Пришелец был русским, но с председателем свободно говорил по-киргизски. Белесое лицо его что-то смутно напомнило мне. Почувствовав на себе пристальный взгляд, он нервно передернул бровью. Правый глаз его прищурился. Мне показалось, что, взглянув на меня, он чуть вздрогнул и тотчас отвернулся.
Где я видел этот прищуренный глаз с прозрачным белым шрамом поперек брови? Разговаривая с председателем, он уже явно старался не смотреть на меня. И только уходя, еще раз кольнул резким прищуром глаза.
Оставшись вдвоем, я спросил Атабекова, кто это такой.
— Наш зоотехник.
— Давно живет в колхозе?
— С войны остался. Хороший работник, между прочим.
Подробно расспрашивать председателя было неудобно. Но меня преследовала мысль: где я видел этого человека?
Ночевал я в том же колхозе, в доме приезжих. И вот вечером в комнату вошел тот самый белобрысый человек.
— Извините, вы меня узнали, конечно?
— Да, — ответил я не очень уверенно.
Минуту мы стояли молча. Я ждал, чтобы гость заговорил первым.
— Моя фамилия Селиверстов. Помните наш разговор в Глинищах? — спросил он.
Вот, оказывается, где я встречался с ним! Вся картина мгновенно ожила передо мной.
— Если бы я не встретился с вами вторично, в 1943 году, — заговорил Михайло, — то, наверное, все сложилось бы иначе.
— То есть?
Он задумался, а потом продолжал:
— Помните, с вами был Ефрем, щербатый такой парень? Так вот с этим самым Ефремом мы земляки, оба из города Белева.
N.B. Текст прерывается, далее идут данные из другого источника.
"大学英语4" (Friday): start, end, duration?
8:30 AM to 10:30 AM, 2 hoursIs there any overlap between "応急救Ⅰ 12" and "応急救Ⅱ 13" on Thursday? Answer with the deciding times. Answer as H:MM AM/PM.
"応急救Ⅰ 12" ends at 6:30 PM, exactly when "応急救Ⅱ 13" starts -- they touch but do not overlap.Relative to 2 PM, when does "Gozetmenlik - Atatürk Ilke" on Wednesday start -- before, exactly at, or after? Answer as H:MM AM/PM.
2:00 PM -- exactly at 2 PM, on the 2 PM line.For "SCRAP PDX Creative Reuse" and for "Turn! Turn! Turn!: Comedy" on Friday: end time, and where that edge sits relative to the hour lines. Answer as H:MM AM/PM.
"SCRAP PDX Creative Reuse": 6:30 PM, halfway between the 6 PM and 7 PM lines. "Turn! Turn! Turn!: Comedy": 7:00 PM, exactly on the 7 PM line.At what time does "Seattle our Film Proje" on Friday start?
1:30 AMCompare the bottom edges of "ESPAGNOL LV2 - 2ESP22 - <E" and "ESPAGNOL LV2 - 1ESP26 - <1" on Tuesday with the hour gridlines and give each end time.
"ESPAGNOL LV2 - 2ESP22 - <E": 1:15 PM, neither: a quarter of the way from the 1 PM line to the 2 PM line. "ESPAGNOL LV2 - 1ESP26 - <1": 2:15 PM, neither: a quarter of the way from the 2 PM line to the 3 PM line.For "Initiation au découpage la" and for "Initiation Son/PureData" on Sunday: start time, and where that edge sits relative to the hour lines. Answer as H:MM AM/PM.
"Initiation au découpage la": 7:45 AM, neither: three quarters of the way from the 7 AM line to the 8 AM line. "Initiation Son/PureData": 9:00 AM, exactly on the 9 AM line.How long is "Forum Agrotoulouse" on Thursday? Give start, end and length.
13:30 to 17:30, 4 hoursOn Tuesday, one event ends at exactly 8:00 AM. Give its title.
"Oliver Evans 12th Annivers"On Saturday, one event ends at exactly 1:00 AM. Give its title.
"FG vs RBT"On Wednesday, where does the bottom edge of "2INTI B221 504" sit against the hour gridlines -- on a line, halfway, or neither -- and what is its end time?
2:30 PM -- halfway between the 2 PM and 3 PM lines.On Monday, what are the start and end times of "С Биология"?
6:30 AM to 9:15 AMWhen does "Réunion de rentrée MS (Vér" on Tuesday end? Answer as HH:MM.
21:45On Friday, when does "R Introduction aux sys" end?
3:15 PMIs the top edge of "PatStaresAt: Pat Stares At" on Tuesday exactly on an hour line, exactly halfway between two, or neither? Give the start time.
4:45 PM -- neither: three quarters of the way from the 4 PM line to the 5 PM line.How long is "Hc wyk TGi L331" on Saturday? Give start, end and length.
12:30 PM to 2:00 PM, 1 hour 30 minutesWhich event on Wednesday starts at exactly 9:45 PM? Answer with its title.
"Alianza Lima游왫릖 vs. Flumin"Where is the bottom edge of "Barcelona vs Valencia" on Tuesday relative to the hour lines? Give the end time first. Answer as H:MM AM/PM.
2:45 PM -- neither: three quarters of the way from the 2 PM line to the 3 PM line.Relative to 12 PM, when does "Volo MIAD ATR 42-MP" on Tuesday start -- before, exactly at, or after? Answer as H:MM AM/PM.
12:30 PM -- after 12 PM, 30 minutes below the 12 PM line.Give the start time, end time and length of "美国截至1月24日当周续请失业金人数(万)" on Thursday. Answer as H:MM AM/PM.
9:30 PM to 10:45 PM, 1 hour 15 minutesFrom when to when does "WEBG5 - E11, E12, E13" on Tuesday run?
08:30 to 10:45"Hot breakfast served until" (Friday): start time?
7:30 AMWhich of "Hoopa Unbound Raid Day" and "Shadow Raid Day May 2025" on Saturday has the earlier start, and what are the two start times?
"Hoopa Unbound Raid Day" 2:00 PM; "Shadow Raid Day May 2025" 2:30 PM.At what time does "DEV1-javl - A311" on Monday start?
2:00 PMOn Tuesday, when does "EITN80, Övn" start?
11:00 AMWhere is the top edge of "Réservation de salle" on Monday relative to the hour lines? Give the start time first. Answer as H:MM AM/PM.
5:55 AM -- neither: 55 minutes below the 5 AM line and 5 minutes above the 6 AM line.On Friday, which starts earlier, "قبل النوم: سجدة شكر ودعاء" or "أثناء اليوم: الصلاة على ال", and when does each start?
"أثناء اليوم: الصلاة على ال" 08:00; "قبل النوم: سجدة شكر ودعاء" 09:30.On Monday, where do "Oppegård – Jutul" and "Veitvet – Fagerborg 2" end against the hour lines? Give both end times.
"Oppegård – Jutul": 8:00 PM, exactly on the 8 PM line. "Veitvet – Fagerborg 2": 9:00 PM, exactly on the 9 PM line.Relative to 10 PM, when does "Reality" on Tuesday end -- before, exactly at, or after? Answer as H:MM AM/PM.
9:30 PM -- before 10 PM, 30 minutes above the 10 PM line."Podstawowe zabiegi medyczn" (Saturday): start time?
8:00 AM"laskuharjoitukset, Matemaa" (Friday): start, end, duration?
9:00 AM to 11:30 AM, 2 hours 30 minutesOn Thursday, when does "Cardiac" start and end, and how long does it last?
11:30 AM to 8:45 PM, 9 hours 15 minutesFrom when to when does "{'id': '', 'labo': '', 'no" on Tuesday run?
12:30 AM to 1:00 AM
— Минутку, — остановил я Селиверстова. — У вас, помнится, была возможность перейти к партизанам. А вы…
Мой собеседник поднял высоко согнутую руку и, прижав ее к щеке, пояснил:
— Вот он, локоть, близок, а не укусишь. Откровенно говоря, я тогда был очень растерян. Казалось, все погибло, а фашисты прут и прут.
Селиверстов замолчал.
— Значит, потеряли уверенность в нашу победу? — спросил я.
Он виновато посмотрел на меня.
— Стало быть, могли быть на службе у врага…
— Пощадите меня, — взмолился Селиверстов. — От этого я все же был далек.
Он тяжко задумался, глядя в одну точку.
— Сначала я колебался насчет партизан, все оттягивал, раздумывал. А время шло. И с каждым днем удалялся от них, хотя и жил рядом с ними. Потом стал бояться встречи. Все равно, думаю, расстреляют они меня за уклонение от войны. Тогда решил уйти в степные районы, подальше от лесов. Сознавал, что гибну, а другого выхода не видел. Только о том и думал, как спасти свою жизнь…
Селиверстов стал углубляться в философские размышления, а мне не хотелось затягивать разговор.
— Что же дальше-то было? — спросил я.
— Вы, вероятно, помните, из Болотного нас всех отправили в воинскую часть. Попал я в маршевый пехотный полк. Никогда не забуду этого счастливого дня!
Селиверстов глубоко, облегченно вздохнул, и на лице его я впервые увидел сдержанную улыбку. Она как-то неприятно перекосила тонкие, бледные губы, образовала глубокие складки в углах рта.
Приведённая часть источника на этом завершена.